Oracle Corp. is expected to post gains in its first-quarter profit and sales when it reports results for the traditionally weak period after the market's close Thursday, even as Wall Street analysts have warned that a poor economy may be hindering the business software giant.
Analysts on average expect Oracle to post earnings excluding special items for the period ended in August of 26 cents a share, on $5.45 billion in revenue, according to FactSet Research.
That compares to earnings excluding special items of 22 cents a share, and $4.53 billion in revenue in the same period a year earlier.
Wall Street analysts have generally sounded cautious about Oracle's stock recently. Oracle shares have dipped nearly 20% in the past month.
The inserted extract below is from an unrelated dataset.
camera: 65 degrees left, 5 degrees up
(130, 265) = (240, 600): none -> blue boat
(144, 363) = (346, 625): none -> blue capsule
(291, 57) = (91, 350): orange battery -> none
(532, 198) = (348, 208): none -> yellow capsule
The shares rose slightly Thursday, to close at $19.35.
Credit Suisse analyst Philip Winslow wrote in a note to clients earlier this week that he expects a "difficult first quarter" for Oracle, "due to a sluggish application business, disruption in sales due to sales re-organization, as well as foreign currency headwinds."
Oracle, historically a powerhouse in database software, has more recently used a string of acquisitions to construct a formidable line of software applications for businesses.
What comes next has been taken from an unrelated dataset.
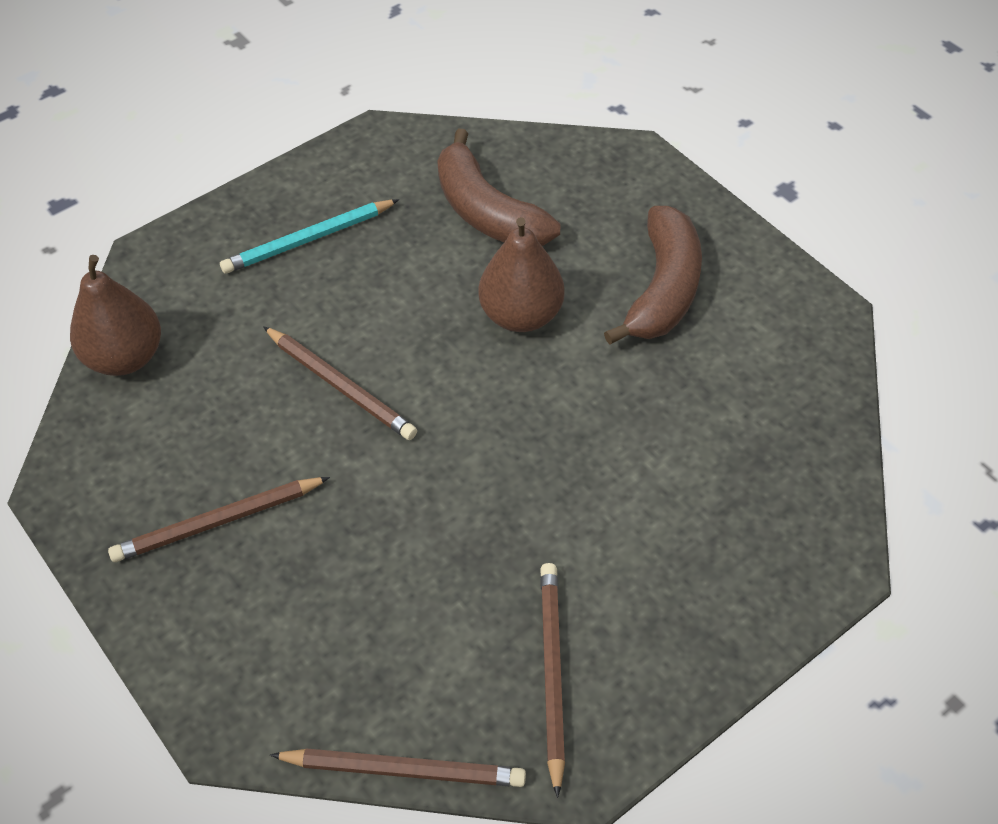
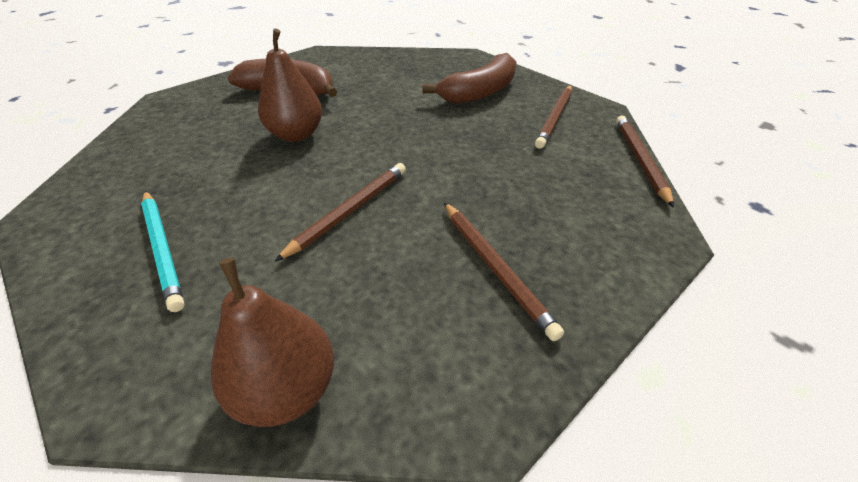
camera: 95 degrees left, 10 degrees down
(487, 212) = (185, 152): brown banana -> brown banana (480, 92)
(552, 673) = (555, 118): brown pencil -> brown pencil turned 60 degrees counterclockwise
That's drawn it into more direct competition with German rival SAP AG, while providing new potential sources of revenue.
In its first fiscal quarter last year, Oracle posted surprisingly strong growth in the sale of new software application licenses, helping boost its stock price.
Citigroup analyst Brent Thill wrote in a recent research note that Oracle's flagging share price recently is due to low expectations for the company's first-quarter license revenue growth.
"Despite a strong [fourth quarter] backlog, we believe [the first quarter] lived up to its difficult reputation," Thill wrote.
Still, Thill wrote that while Oracle may issue conservative guidance for its current, second quarter, if that guidance is in the "low to mid-teen" range, "the stock could rally."